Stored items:
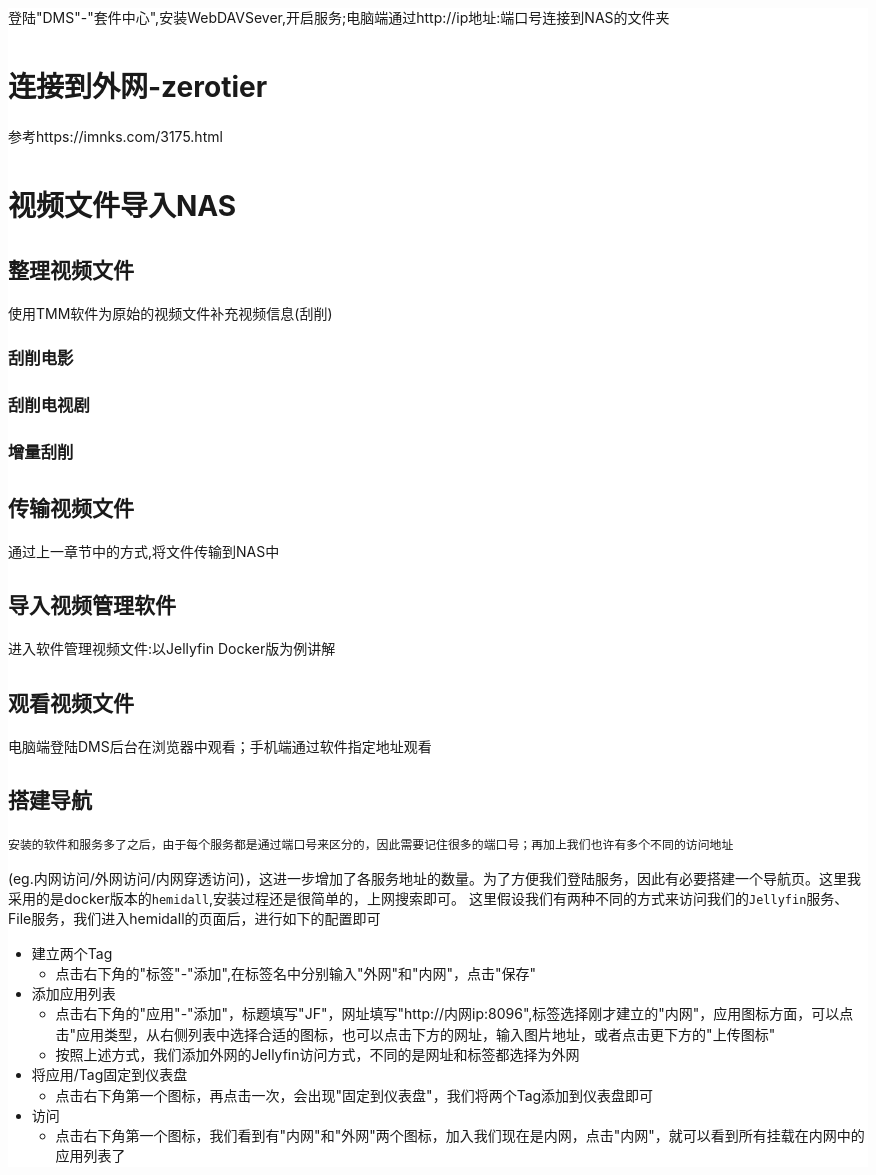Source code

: 登陆"DMS"-"套件中心",安装WebDAVSever,开启服务;电脑端通过http://ip地址:端口号连接到NAS的文件夹



# 连接到外网-zerotier

参考https://imnks.com/3175.html

# 视频文件导入NAS

## 整理视频文件

使用TMM软件为原始的视频文件补充视频信息(刮削)

### 刮削电影



### 刮削电视剧



### 增量刮削



## 传输视频文件

通过上一章节中的方式,将文件传输到NAS中

## 导入视频管理软件

进入软件管理视频文件:以Jellyfin Docker版为例讲解



## 观看视频文件

电脑端登陆DMS后台在浏览器中观看；手机端通过软件指定地址观看

## 搭建导航
    安装的软件和服务多了之后，由于每个服务都是通过端口号来区分的，因此需要记住很多的端口号；再加上我们也许有多个不同的访问地址
(eg.内网访问/外网访问/内网穿透访问)，这进一步增加了各服务地址的数量。为了方便我们登陆服务，因此有必要搭建一个导航页。这里我采用的是docker版本的`hemidall`,安装过程还是很简单的，上网搜索即可。
    这里假设我们有两种不同的方式来访问我们的`Jellyfin`服务、File服务，我们进入hemidall的页面后，进行如下的配置即可
* 建立两个Tag
    * 点击右下角的"标签"-"添加",在标签名中分别输入"外网"和"内网"，点击"保存"
* 添加应用列表
    * 点击右下角的"应用"-"添加"，标题填写"JF"，网址填写"http://内网ip:8096",标签选择刚才建立的"内网"，应用图标方面，可以点击"应用类型，从右侧列表中选择合适的图标，也可以点击下方的网址，输入图片地址，或者点击更下方的"上传图标"
    * 按照上述方式，我们添加外网的Jellyfin访问方式，不同的是网址和标签都选择为外网
* 将应用/Tag固定到仪表盘
    * 点击右下角第一个图标，再点击一次，会出现"固定到仪表盘"，我们将两个Tag添加到仪表盘即可
* 访问
    * 点击右下角第一个图标，我们看到有"内网"和"外网"两个图标，加入我们现在是内网，点击"内网"，就可以看到所有挂载在内网中的应用列表了






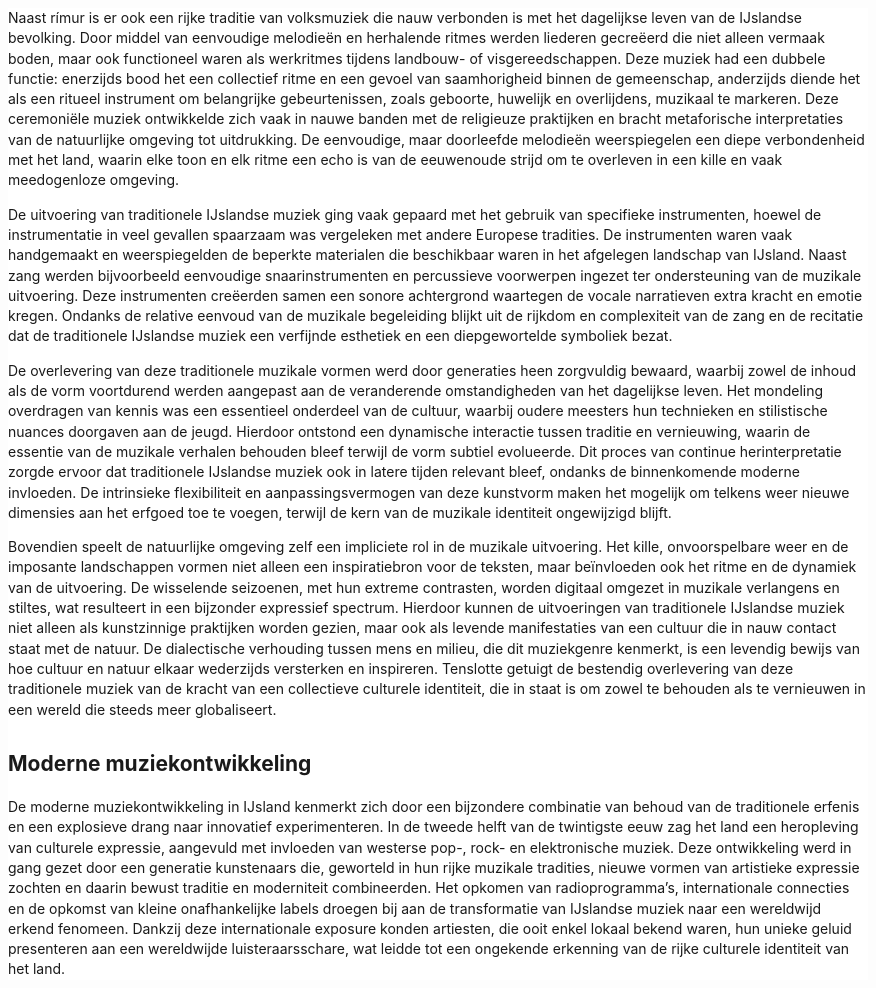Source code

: Naast rímur is er ook een rijke traditie van volksmuziek die nauw verbonden is met het dagelijkse leven van de IJslandse bevolking. Door middel van eenvoudige melodieën en herhalende ritmes werden liederen gecreëerd die niet alleen vermaak boden, maar ook functioneel waren als werkritmes tijdens landbouw- of visgereedschappen. Deze muziek had een dubbele functie: enerzijds bood het een collectief ritme en een gevoel van saamhorigheid binnen de gemeenschap, anderzijds diende het als een ritueel instrument om belangrijke gebeurtenissen, zoals geboorte, huwelijk en overlijdens, muzikaal te markeren. Deze ceremoniële muziek ontwikkelde zich vaak in nauwe banden met de religieuze praktijken en bracht metaforische interpretaties van de natuurlijke omgeving tot uitdrukking. De eenvoudige, maar doorleefde melodieën weerspiegelen een diepe verbondenheid met het land, waarin elke toon en elk ritme een echo is van de eeuwenoude strijd om te overleven in een kille en vaak meedogenloze omgeving.

De uitvoering van traditionele IJslandse muziek ging vaak gepaard met het gebruik van specifieke instrumenten, hoewel de instrumentatie in veel gevallen spaarzaam was vergeleken met andere Europese tradities. De instrumenten waren vaak handgemaakt en weerspiegelden de beperkte materialen die beschikbaar waren in het afgelegen landschap van IJsland. Naast zang werden bijvoorbeeld eenvoudige snaarinstrumenten en percussieve voorwerpen ingezet ter ondersteuning van de muzikale uitvoering. Deze instrumenten creëerden samen een sonore achtergrond waartegen de vocale narratieven extra kracht en emotie kregen. Ondanks de relative eenvoud van de muzikale begeleiding blijkt uit de rijkdom en complexiteit van de zang en de recitatie dat de traditionele IJslandse muziek een verfijnde esthetiek en een diepgewortelde symboliek bezat.  

De overlevering van deze traditionele muzikale vormen werd door generaties heen zorgvuldig bewaard, waarbij zowel de inhoud als de vorm voortdurend werden aangepast aan de veranderende omstandigheden van het dagelijkse leven. Het mondeling overdragen van kennis was een essentieel onderdeel van de cultuur, waarbij oudere meesters hun technieken en stilistische nuances doorgaven aan de jeugd. Hierdoor ontstond een dynamische interactie tussen traditie en vernieuwing, waarin de essentie van de muzikale verhalen behouden bleef terwijl de vorm subtiel evolueerde. Dit proces van continue herinterpretatie zorgde ervoor dat traditionele IJslandse muziek ook in latere tijden relevant bleef, ondanks de binnenkomende moderne invloeden. De intrinsieke flexibiliteit en aanpassingsvermogen van deze kunstvorm maken het mogelijk om telkens weer nieuwe dimensies aan het erfgoed toe te voegen, terwijl de kern van de muzikale identiteit ongewijzigd blijft.  

Bovendien speelt de natuurlijke omgeving zelf een impliciete rol in de muzikale uitvoering. Het kille, onvoorspelbare weer en de imposante landschappen vormen niet alleen een inspiratiebron voor de teksten, maar beïnvloeden ook het ritme en de dynamiek van de uitvoering. De wisselende seizoenen, met hun extreme contrasten, worden digitaal omgezet in muzikale verlangens en stiltes, wat resulteert in een bijzonder expressief spectrum. Hierdoor kunnen de uitvoeringen van traditionele IJslandse muziek niet alleen als kunstzinnige praktijken worden gezien, maar ook als levende manifestaties van een cultuur die in nauw contact staat met de natuur. De dialectische verhouding tussen mens en milieu, die dit muziekgenre kenmerkt, is een levendig bewijs van hoe cultuur en natuur elkaar wederzijds versterken en inspireren. Tenslotte getuigt de bestendig overlevering van deze traditionele muziek van de kracht van een collectieve culturele identiteit, die in staat is om zowel te behouden als te vernieuwen in een wereld die steeds meer globaliseert.


## Moderne muziekontwikkeling

De moderne muziekontwikkeling in IJsland kenmerkt zich door een bijzondere combinatie van behoud van de traditionele erfenis en een explosieve drang naar innovatief experimenteren. In de tweede helft van de twintigste eeuw zag het land een heropleving van culturele expressie, aangevuld met invloeden van westerse pop-, rock- en elektronische muziek. Deze ontwikkeling werd in gang gezet door een generatie kunstenaars die, geworteld in hun rijke muzikale tradities, nieuwe vormen van artistieke expressie zochten en daarin bewust traditie en moderniteit combineerden. Het opkomen van radioprogramma’s, internationale connecties en de opkomst van kleine onafhankelijke labels droegen bij aan de transformatie van IJslandse muziek naar een wereldwijd erkend fenomeen. Dankzij deze internationale exposure konden artiesten, die ooit enkel lokaal bekend waren, hun unieke geluid presenteren aan een wereldwijde luisteraarsschare, wat leidde tot een ongekende erkenning van de rijke culturele identiteit van het land.  
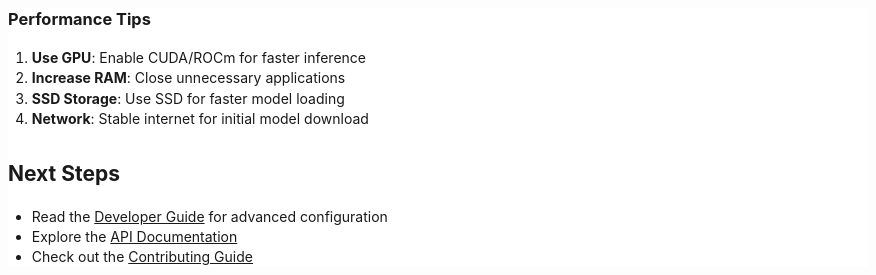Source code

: ### Performance Tips
1. **Use GPU**: Enable CUDA/ROCm for faster inference
2. **Increase RAM**: Close unnecessary applications
3. **SSD Storage**: Use SSD for faster model loading
4. **Network**: Stable internet for initial model download

## Next Steps
- Read the [Developer Guide](documentations/DEVELOPER_GUIDE.md) for advanced configuration
- Explore the [API Documentation](documentations/chat/API_DOCUMENTATION.md)
- Check out the [Contributing Guide](documentations/chat/CONTRIBUTING.md)
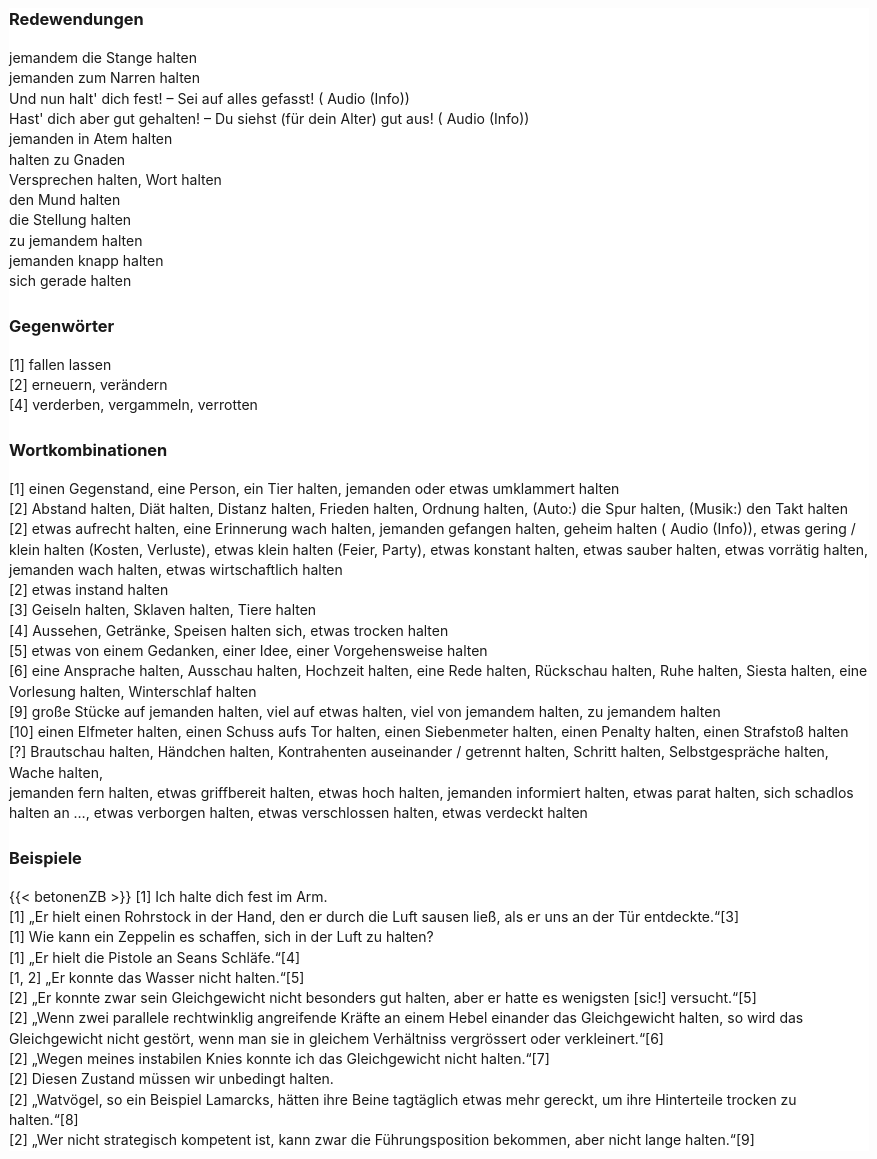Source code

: ### Redewendungen
jemandem die Stange halten  
jemanden zum Narren halten  
Und nun halt' dich fest! – Sei auf alles gefasst! ( Audio (Info))  
Hast' dich aber gut gehalten! – Du siehst (für dein Alter) gut aus! ( Audio (Info))  
jemanden in Atem halten  
halten zu Gnaden  
Versprechen halten, Wort halten  
den Mund halten  
die Stellung halten  
zu jemandem halten  
jemanden knapp halten  
sich gerade halten  

### Gegenwörter
[1] fallen lassen  
[2] erneuern, verändern  
[4] verderben, vergammeln, verrotten  

### Wortkombinationen
[1] einen Gegenstand, eine Person, ein Tier halten, jemanden oder etwas umklammert halten  
[2] Abstand halten, Diät halten, Distanz halten, Frieden halten, Ordnung halten, (Auto:) die Spur halten, (Musik:) den Takt halten  
[2] etwas aufrecht halten, eine Erinnerung wach halten, jemanden gefangen halten, geheim halten ( Audio (Info)), etwas gering / klein halten (Kosten, Verluste), etwas klein halten (Feier, Party), etwas konstant halten, etwas sauber halten, etwas vorrätig halten, jemanden wach halten, etwas wirtschaftlich halten  
[2] etwas instand halten  
[3] Geiseln halten, Sklaven halten, Tiere halten  
[4] Aussehen, Getränke, Speisen halten sich, etwas trocken halten  
[5] etwas von einem Gedanken, einer Idee, einer Vorgehensweise halten  
[6] eine Ansprache halten, Ausschau halten, Hochzeit halten, eine Rede halten, Rückschau halten, Ruhe halten, Siesta halten, eine Vorlesung halten, Winterschlaf halten  
[9] große Stücke auf jemanden halten, viel auf etwas halten, viel von jemandem halten, zu jemandem halten  
[10] einen Elfmeter halten, einen Schuss aufs Tor halten, einen Siebenmeter halten, einen Penalty halten, einen Strafstoß halten  
[?] Brautschau halten, Händchen halten, Kontrahenten auseinander / getrennt halten, Schritt halten, Selbstgespräche halten, Wache halten,  
jemanden fern halten, etwas griffbereit halten, etwas hoch halten, jemanden informiert halten, etwas parat halten, sich schadlos halten an …, etwas verborgen halten, etwas verschlossen halten, etwas verdeckt halten  

### Beispiele
{{< betonenZB >}}
[1] Ich halte dich fest im Arm.  
[1] „Er hielt einen Rohrstock in der Hand, den er durch die Luft sausen ließ, als er uns an der Tür entdeckte.“[3]  
[1] Wie kann ein Zeppelin es schaffen, sich in der Luft zu halten?  
[1] „Er hielt die Pistole an Seans Schläfe.“[4]  
[1, 2] „Er konnte das Wasser nicht halten.“[5]  
[2] „Er konnte zwar sein Gleichgewicht nicht besonders gut halten, aber er hatte es wenigsten [sic!] versucht.“[5]  
[2] „Wenn zwei parallele rechtwinklig angreifende Kräfte an einem Hebel einander das Gleichgewicht halten, so wird das Gleichgewicht nicht gestört, wenn man sie in gleichem Verhältniss vergrössert oder verkleinert.“[6]  
[2] „Wegen meines instabilen Knies konnte ich das Gleichgewicht nicht halten.“[7]  
[2] Diesen Zustand müssen wir unbedingt halten.  
[2] „Watvögel, so ein Beispiel Lamarcks, hätten ihre Beine tagtäglich etwas mehr gereckt, um ihre Hinterteile trocken zu halten.“[8]  
[2] „Wer nicht strategisch kompetent ist, kann zwar die Führungsposition bekommen, aber nicht lange halten.“[9]  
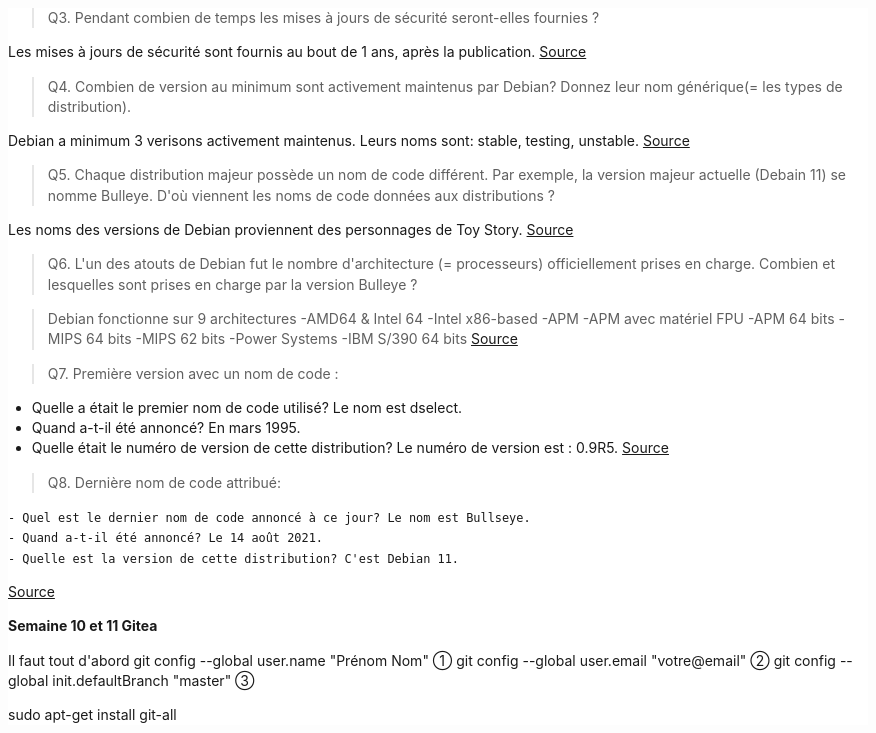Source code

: 
>Q3. Pendant combien de temps les mises à jours de sécurité seront-elles fournies ?

Les mises à jours de sécurité sont fournis au bout de 1 ans, après la publication. [Source](https://www.debian.org/security/faq.fr.html#lifespan)


>Q4. Combien de version au minimum sont activement maintenus par Debian? Donnez leur nom générique(= les types de distribution).

Debian a minimum 3 verisons activement maintenus.
Leurs noms sont: stable, testing, unstable. [Source](https://www.debian.org/releases/index.fr.html)


>Q5. Chaque distribution majeur possède un nom de code différent. Par exemple, la version majeur actuelle (Debain 11) se nomme Bulleye. D'où viennent les noms de code données aux distributions ?

Les noms des versions de Debian proviennent des personnages de Toy Story. [Source](https://wiki.debian.org/fr/DebianReleases#Nom_de_code)

>Q6. L'un des atouts de Debian fut le nombre d'architecture (= processeurs) officiellement prises en charge. Combien et lesquelles sont prises en charge par la version Bulleye ?

>Debian fonctionne sur 9 architectures
    -AMD64 & Intel 64
    -Intel x86-based
    -APM
    -APM avec matériel FPU
    -APM 64 bits
    -MIPS 64 bits
    -MIPS 62 bits
    -Power Systems
    -IBM S/390 64 bits
[Source](https://wiki.debian.org/DebianBullseye)


>Q7. Première version avec un nom de code :
    
  - Quelle a était le premier nom de code utilisé? Le nom est dselect.
  - Quand a-t-il été annoncé? En mars 1995.
  - Quelle était le numéro de version de cette distribution? Le numéro de version est : 0.9R5.
  [Source](https://www.debian.org/doc/manuals/project-history/releases.fr.html)


>Q8. Dernière nom de code attribué:
    
    - Quel est le dernier nom de code annoncé à ce jour? Le nom est Bullseye.
    - Quand a-t-il été annoncé? Le 14 août 2021.
    - Quelle est la version de cette distribution? C'est Debian 11.
[Source](https://www.debian.org/doc/manuals/project-history/releases.fr.html)


**Semaine 10 et 11 Gitea**

  Il faut tout d'abord
    git config --global user.name "Prénom Nom" ①
git config --global user.email "votre@email" ②
git config --global init.defaultBranch "master" ③

sudo apt-get install git-all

* WHAT YOU WILL DO
Starting with the line that holds "-Power Systems" and ending with the line that holds "- Quand a-t-il été annoncé? En mars 1995.", retype every line in the data above exactly, and nothing else.

* SOLUTION FOR THIS TASK
    -Power Systems
    -IBM S/390 64 bits
[Source](https://wiki.debian.org/DebianBullseye)


>Q7. Première version avec un nom de code :
    
  - Quelle a était le premier nom de code utilisé? Le nom est dselect.
  - Quand a-t-il été annoncé? En mars 1995.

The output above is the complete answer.